The real reason to kill pantry moths and keep them out of your house is that they’re unsightly, and they can make some food items smell “off.” So, if you’re tired of seeing moths flying around your kitchen and cupboards or finding signs of them in your food, it’s time to get serious about getting rid of them.
How To Prevent Pantry Moths
Pantry moths don’t just appear out of thin air. Most of the time, we bring them into the house with our groceries. Taking the time to do the tasks below can keep pantry moths from getting into your home.
• Transfer food out of the packaging. When you get home from shopping, transfer packaged dry goods to air-tight containers and freeze bulk dry goods for three days before putting them on your shelves.

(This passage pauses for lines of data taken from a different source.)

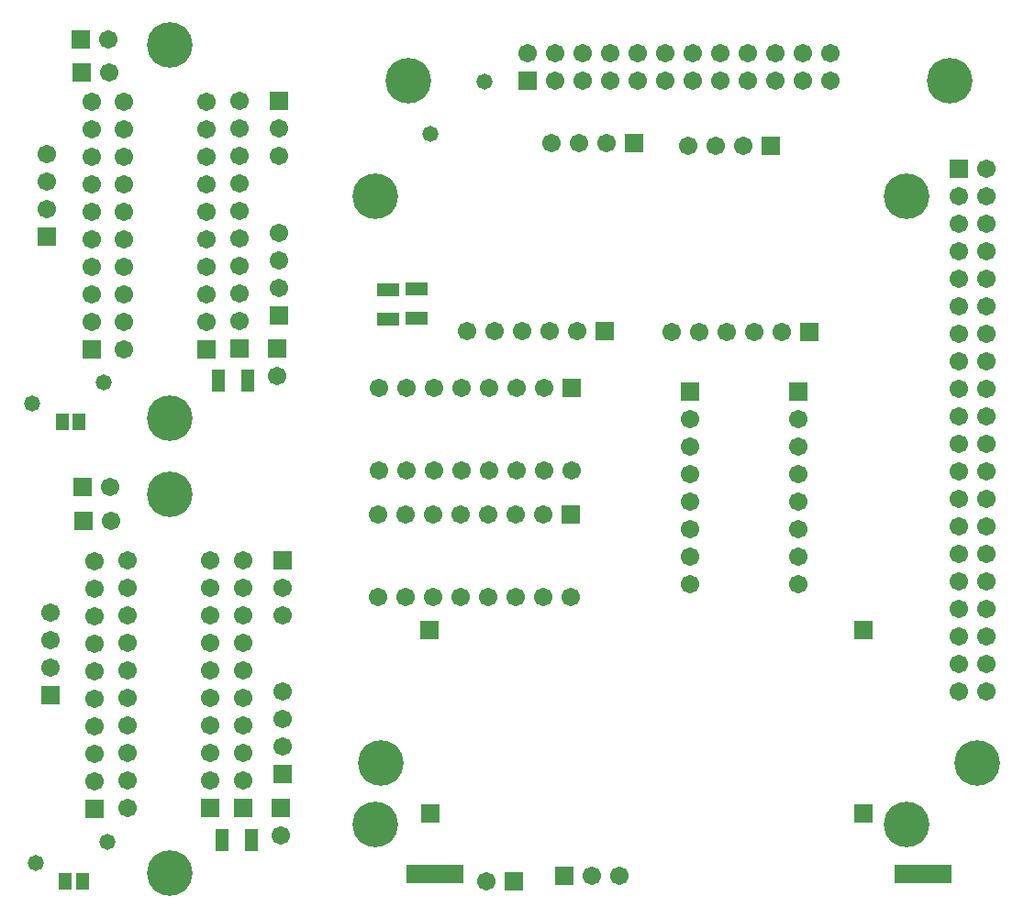
<source format=gts>
G04 Layer_Color=8388736*
%FSLAX24Y24*%
%MOIN*%
G70*
G01*
G75*
%ADD30R,0.0474X0.0592*%
%ADD31R,0.0513X0.0789*%
%ADD32R,0.0789X0.0513*%
%ADD33C,0.0671*%
%ADD34R,0.0671X0.0671*%
%ADD35R,0.0671X0.0671*%
%ADD36C,0.0671*%
%ADD37R,0.0671X0.0671*%
%ADD38C,0.1655*%
%ADD39R,0.0671X0.0671*%
%ADD40R,0.2088X0.0671*%
%ADD41C,0.0580*%
D30*
X-9415Y17790D02*
D03*
X-8785D02*
D03*
X-9295Y1100D02*
D03*
X-8665D02*
D03*
D31*
X-3731Y19290D02*
D03*
X-2668D02*
D03*
X-3611Y2600D02*
D03*
X-2549D02*
D03*
D32*
X2420Y21539D02*
D03*
Y22601D02*
D03*
X3480Y21569D02*
D03*
Y22631D02*
D03*
D33*
X-9960Y27530D02*
D03*
Y26530D02*
D03*
Y25530D02*
D03*
X-7710Y30480D02*
D03*
X-7731Y31690D02*
D03*
X-1590Y19450D02*
D03*
X-7160Y21430D02*
D03*
X-2950Y22440D02*
D03*
Y29440D02*
D03*
Y28440D02*
D03*
Y27440D02*
D03*
Y26440D02*
D03*
Y25440D02*
D03*
Y24440D02*
D03*
Y23440D02*
D03*
Y21440D02*
D03*
X-8340Y22420D02*
D03*
Y29420D02*
D03*
Y28420D02*
D03*
Y27420D02*
D03*
Y26420D02*
D03*
Y25420D02*
D03*
Y24420D02*
D03*
Y23420D02*
D03*
Y21420D02*
D03*
X-1530Y28440D02*
D03*
Y27440D02*
D03*
Y24670D02*
D03*
Y23670D02*
D03*
Y22670D02*
D03*
X8500Y30200D02*
D03*
X9500D02*
D03*
X10500D02*
D03*
X11500D02*
D03*
X12500D02*
D03*
X13500D02*
D03*
X14500D02*
D03*
X15500D02*
D03*
X16500D02*
D03*
X17500D02*
D03*
X18500D02*
D03*
X7500Y31200D02*
D03*
X8500D02*
D03*
X9500D02*
D03*
X10500D02*
D03*
X11500D02*
D03*
X12500D02*
D03*
X13500D02*
D03*
X14500D02*
D03*
X15500D02*
D03*
X16500D02*
D03*
X17500D02*
D03*
X18500D02*
D03*
X24160Y27000D02*
D03*
X23160Y26000D02*
D03*
X24160D02*
D03*
X23160Y25000D02*
D03*
X24160D02*
D03*
X23160Y24000D02*
D03*
X24160D02*
D03*
X23160Y23000D02*
D03*
X24160D02*
D03*
X23160Y22000D02*
D03*
X24160D02*
D03*
X23160Y21000D02*
D03*
X24160D02*
D03*
X23160Y20000D02*
D03*
X24160D02*
D03*
X23160Y19000D02*
D03*
X24160D02*
D03*
X23160Y18000D02*
D03*
X24160D02*
D03*
X23160Y17000D02*
D03*
X24160D02*
D03*
X23160Y16000D02*
D03*
X24160D02*
D03*
X23160Y15000D02*
D03*
X24160D02*
D03*
X23160Y14000D02*
D03*
X24160D02*
D03*
X23160Y13000D02*
D03*
X24160D02*
D03*
X23160Y12000D02*
D03*
X24160D02*
D03*
X23160Y11000D02*
D03*
X24160D02*
D03*
X23160Y10000D02*
D03*
X24160D02*
D03*
X23160Y9000D02*
D03*
X24160D02*
D03*
X23160Y8000D02*
D03*
X24160D02*
D03*
X5310Y21100D02*
D03*
X6310D02*
D03*
X7310D02*
D03*
X8310D02*
D03*
X9310D02*
D03*
X13386Y11898D02*
D03*
Y12898D02*
D03*
Y13898D02*
D03*
Y14898D02*
D03*
Y15898D02*
D03*
Y16898D02*
D03*
Y17898D02*
D03*
X-8220Y5730D02*
D03*
Y12730D02*
D03*
Y11730D02*
D03*
Y10730D02*
D03*
Y9730D02*
D03*
Y8730D02*
D03*
Y7730D02*
D03*
Y6730D02*
D03*
Y4730D02*
D03*
X-7040Y4740D02*
D03*
X-1410Y7980D02*
D03*
Y6980D02*
D03*
Y5980D02*
D03*
X6000Y1100D02*
D03*
X9840Y1300D02*
D03*
X10840D02*
D03*
X10370Y27910D02*
D03*
X9370D02*
D03*
X8370D02*
D03*
X15350Y27810D02*
D03*
X14350D02*
D03*
X13350D02*
D03*
X-7640Y14200D02*
D03*
X-7661Y15410D02*
D03*
X-2830Y5750D02*
D03*
Y12750D02*
D03*
Y11750D02*
D03*
Y10750D02*
D03*
Y9750D02*
D03*
Y8750D02*
D03*
Y7750D02*
D03*
Y6750D02*
D03*
Y4750D02*
D03*
X-1470Y2760D02*
D03*
X-1410Y11750D02*
D03*
Y10750D02*
D03*
X-9840Y10840D02*
D03*
Y9840D02*
D03*
Y8840D02*
D03*
X12750Y21060D02*
D03*
X13750D02*
D03*
X14750D02*
D03*
X15750D02*
D03*
X16750D02*
D03*
X17323Y11898D02*
D03*
Y12898D02*
D03*
Y13898D02*
D03*
Y14898D02*
D03*
Y15898D02*
D03*
Y16898D02*
D03*
Y17898D02*
D03*
D34*
X-9960Y24530D02*
D03*
X-1590Y20450D02*
D03*
X-2950Y20440D02*
D03*
X-8340Y20420D02*
D03*
X-1530Y29440D02*
D03*
Y21670D02*
D03*
X23160Y27000D02*
D03*
X3955Y3543D02*
D03*
X13386Y18898D02*
D03*
X-8220Y3730D02*
D03*
X-1410Y4980D02*
D03*
X3937Y10236D02*
D03*
X-2830Y3750D02*
D03*
X-1470Y3760D02*
D03*
X-1410Y12750D02*
D03*
X-9840Y7840D02*
D03*
X17323Y18898D02*
D03*
D35*
X-8710Y30480D02*
D03*
X-8731Y31690D02*
D03*
X7500Y30200D02*
D03*
X10310Y21100D02*
D03*
X7000Y1100D02*
D03*
X8840Y1300D02*
D03*
X11370Y27910D02*
D03*
X16350Y27810D02*
D03*
X19685Y3543D02*
D03*
X-8640Y14200D02*
D03*
X-8661Y15410D02*
D03*
X17750Y21060D02*
D03*
X19685Y10236D02*
D03*
D36*
X-7160Y29430D02*
D03*
Y28430D02*
D03*
Y27430D02*
D03*
Y26430D02*
D03*
Y25430D02*
D03*
Y24430D02*
D03*
Y23430D02*
D03*
Y22430D02*
D03*
Y20430D02*
D03*
X-4160Y29430D02*
D03*
Y28430D02*
D03*
Y27430D02*
D03*
Y26430D02*
D03*
Y25430D02*
D03*
Y24430D02*
D03*
Y23430D02*
D03*
Y22430D02*
D03*
Y21430D02*
D03*
X2110Y16020D02*
D03*
X3110D02*
D03*
X4110D02*
D03*
X5110D02*
D03*
X6110D02*
D03*
X7110D02*
D03*
X8110D02*
D03*
X9110D02*
D03*
X2110Y19020D02*
D03*
X3110D02*
D03*
X4110D02*
D03*
X5110D02*
D03*
X6110D02*
D03*
X7110D02*
D03*
X8110D02*
D03*
X-7040Y12740D02*
D03*
Y11740D02*
D03*
Y10740D02*
D03*
Y9740D02*
D03*
Y8740D02*
D03*
Y7740D02*
D03*
Y6740D02*
D03*
Y5740D02*
D03*
Y3740D02*
D03*
X-4040Y12740D02*
D03*
Y11740D02*
D03*
Y10740D02*
D03*
Y9740D02*
D03*
Y8740D02*
D03*
Y7740D02*
D03*
Y6740D02*
D03*
Y5740D02*
D03*
Y4740D02*
D03*
X2060Y11420D02*
D03*
X3060D02*
D03*
X4060D02*
D03*
X5060D02*
D03*
X6060D02*
D03*
X7060D02*
D03*
X8060D02*
D03*
X9060D02*
D03*
X2060Y14420D02*
D03*
X3060D02*
D03*
X4060D02*
D03*
X5060D02*
D03*
X6060D02*
D03*
X7060D02*
D03*
X8060D02*
D03*
D37*
X-4160Y20430D02*
D03*
X-4040Y3740D02*
D03*
D38*
X-5512Y31496D02*
D03*
Y17913D02*
D03*
X21260Y25984D02*
D03*
Y3150D02*
D03*
X1969D02*
D03*
Y25984D02*
D03*
X-5512Y1378D02*
D03*
Y15157D02*
D03*
X22843Y30191D02*
D03*
X2173Y5387D02*
D03*
X3157Y30191D02*
D03*
X23827Y5387D02*
D03*
D39*
X9110Y19020D02*
D03*
X9060Y14420D02*
D03*
D40*
X21858Y1372D02*
D03*
X4142D02*
D03*
D41*
X-10490Y18460D02*
D03*
X-7890Y19210D02*
D03*
X5950Y30150D02*
D03*
X3980Y28260D02*
D03*
X-7770Y2520D02*
D03*
X-10370Y1770D02*
D03*
M02*

</source>
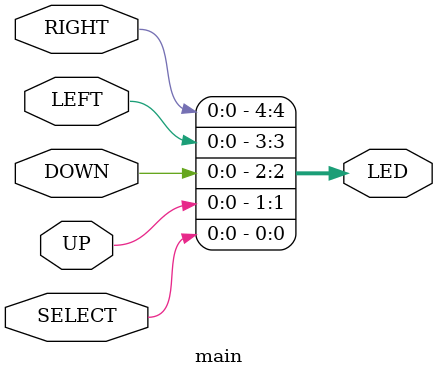
<source format=v>
module main (output [4:0] LED, input  RIGHT, input  LEFT, input  DOWN, input  UP, input  SELECT);
assign LED = {RIGHT,LEFT,DOWN,UP,SELECT};
endmodule


</source>
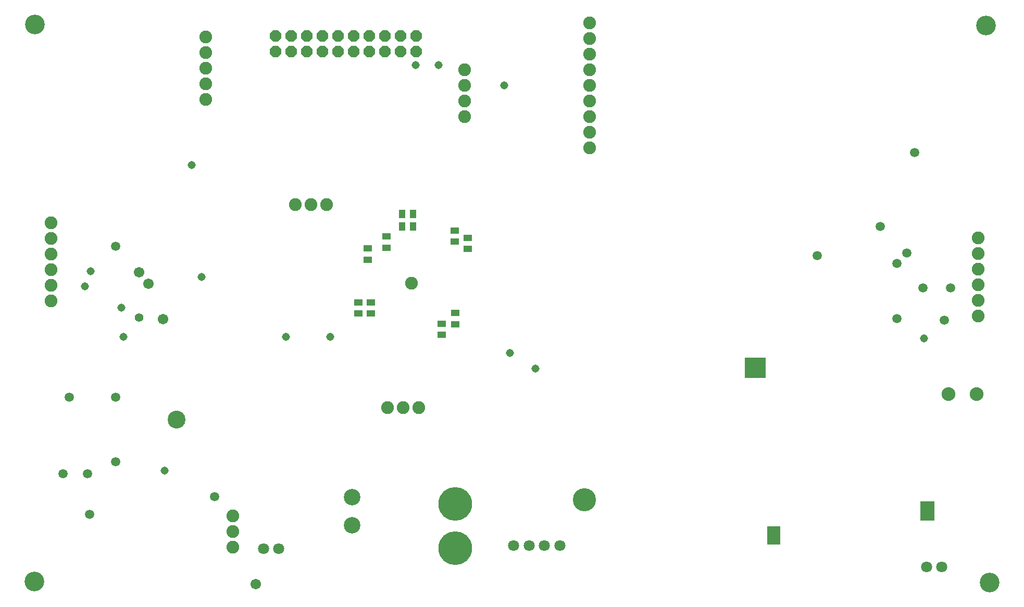
<source format=gbs>
G75*
%MOIN*%
%OFA0B0*%
%FSLAX25Y25*%
%IPPOS*%
%LPD*%
%AMOC8*
5,1,8,0,0,1.08239X$1,22.5*
%
%ADD10C,0.12611*%
%ADD11C,0.08200*%
%ADD12R,0.05524X0.03950*%
%ADD13R,0.03950X0.05524*%
%ADD14OC8,0.07216*%
%ADD15R,0.05169X0.05169*%
%ADD16C,0.07099*%
%ADD17C,0.08800*%
%ADD18C,0.10574*%
%ADD19C,0.21532*%
%ADD20C,0.06737*%
%ADD21C,0.05950*%
%ADD22C,0.05162*%
%ADD23C,0.14800*%
%ADD24C,0.05556*%
%ADD25C,0.11430*%
D10*
X0093963Y0093976D03*
X0094357Y0450669D03*
X0703018Y0449882D03*
X0705381Y0093189D03*
D11*
X0698097Y0263858D03*
X0698097Y0273858D03*
X0698097Y0283858D03*
X0698097Y0293858D03*
X0698097Y0303858D03*
X0698097Y0313858D03*
X0449475Y0371693D03*
X0449475Y0381693D03*
X0449475Y0391693D03*
X0449475Y0401693D03*
X0449475Y0411693D03*
X0449475Y0421693D03*
X0449475Y0431693D03*
X0449475Y0441693D03*
X0449475Y0451693D03*
X0369554Y0421693D03*
X0369554Y0411693D03*
X0369554Y0401693D03*
X0369554Y0391693D03*
X0281168Y0335315D03*
X0271168Y0335315D03*
X0261168Y0335315D03*
X0335302Y0285118D03*
X0340144Y0205197D03*
X0330144Y0205197D03*
X0320144Y0205197D03*
X0221129Y0136102D03*
X0221129Y0126102D03*
X0221129Y0116102D03*
X0104593Y0273701D03*
X0104593Y0283701D03*
X0104593Y0293701D03*
X0104593Y0303701D03*
X0104593Y0313701D03*
X0104593Y0323701D03*
X0203806Y0402638D03*
X0203806Y0412638D03*
X0203806Y0422638D03*
X0203806Y0432638D03*
X0203806Y0442638D03*
D12*
X0363058Y0318583D03*
X0363058Y0311496D03*
X0371325Y0314055D03*
X0371325Y0306969D03*
X0319554Y0307756D03*
X0319554Y0314843D03*
X0307349Y0307165D03*
X0307349Y0300079D03*
X0309318Y0272717D03*
X0309318Y0265630D03*
X0301444Y0265630D03*
X0301444Y0272717D03*
X0354593Y0258937D03*
X0363451Y0258740D03*
X0363451Y0265827D03*
X0354593Y0251850D03*
D13*
X0336483Y0321142D03*
X0329396Y0321142D03*
X0329396Y0329213D03*
X0336483Y0329213D03*
D14*
X0338294Y0433346D03*
X0328294Y0433346D03*
X0318294Y0433346D03*
X0308294Y0433346D03*
X0298294Y0433346D03*
X0288294Y0433346D03*
X0278294Y0433346D03*
X0268294Y0433346D03*
X0258294Y0433346D03*
X0248294Y0433346D03*
X0248294Y0443346D03*
X0258294Y0443346D03*
X0268294Y0443346D03*
X0278294Y0443346D03*
X0288294Y0443346D03*
X0298294Y0443346D03*
X0308294Y0443346D03*
X0318294Y0443346D03*
X0328294Y0443346D03*
X0338294Y0443346D03*
D15*
X0551444Y0234724D03*
X0555381Y0234724D03*
X0559318Y0234724D03*
X0559318Y0230787D03*
X0559318Y0226850D03*
X0555381Y0226850D03*
X0555381Y0230787D03*
X0551444Y0230787D03*
X0551444Y0226850D03*
X0663845Y0142795D03*
X0663845Y0139252D03*
X0663845Y0135709D03*
X0667388Y0135709D03*
X0667388Y0139252D03*
X0667388Y0142795D03*
X0568766Y0126654D03*
X0565617Y0126654D03*
X0565617Y0123504D03*
X0568766Y0123504D03*
X0568766Y0120354D03*
X0565617Y0120354D03*
D16*
X0665026Y0103228D03*
X0674869Y0103228D03*
X0430381Y0117008D03*
X0420538Y0117008D03*
X0410696Y0117008D03*
X0400853Y0117008D03*
X0250459Y0114843D03*
X0240617Y0114843D03*
D17*
X0679113Y0214055D03*
X0697113Y0214055D03*
D18*
X0297507Y0148110D03*
X0297507Y0130000D03*
D19*
X0363451Y0143583D03*
X0363451Y0115236D03*
D20*
X0235696Y0092402D03*
X0176247Y0262087D03*
X0167192Y0284528D03*
X0160892Y0292008D03*
D21*
X0145932Y0308543D03*
X0145932Y0212087D03*
X0116404Y0212087D03*
X0145932Y0170748D03*
X0128215Y0162874D03*
X0112467Y0162874D03*
X0129396Y0136890D03*
X0209318Y0148307D03*
X0595144Y0302638D03*
X0635302Y0321142D03*
X0652231Y0304213D03*
X0645932Y0297717D03*
X0662664Y0281969D03*
X0680381Y0281969D03*
X0676444Y0261299D03*
X0645932Y0262283D03*
X0657349Y0368780D03*
D22*
X0663255Y0249488D03*
X0414829Y0230197D03*
X0398294Y0240433D03*
X0283333Y0250669D03*
X0254987Y0250669D03*
X0201050Y0288858D03*
X0149869Y0269173D03*
X0126247Y0282953D03*
X0130184Y0292795D03*
X0151050Y0250669D03*
X0177428Y0164843D03*
X0194751Y0360512D03*
X0338058Y0424685D03*
X0352625Y0424685D03*
X0394751Y0411693D03*
D23*
X0446129Y0146142D03*
D24*
X0160892Y0262874D03*
D25*
X0184908Y0197520D03*
M02*

</source>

• Wipe canned and bottled goods. Use a damp, soapy cloth and inspect the lids for signs of pantry moth cocoons before putting products on your pantry shelves.
• Don’t use adhesive shelf liner or contact paper. Pantry moths and other household pests frequently build cocoons or lay eggs where the corners and edges lift over time.
• Use scents that pantry moths don’t like. Scatter fresh or dry bay leaves on your shelves as a deterrent. Pantry moths and some other household pests don’t like the scent of bay leaves, so they’ll stay away. You can also add a few drops of bay leaf essential oil (Laurel Nobilis) to this homemade all-purpose spray recipe and use it to clean.
Most of all, you need to be vigilant and deal with any pantry moths before they take over. Tidy your pantry weekly and inspect your shelves often. Spotting early signs of a moth infestation gives you a chance to deal with it before it gets out of control.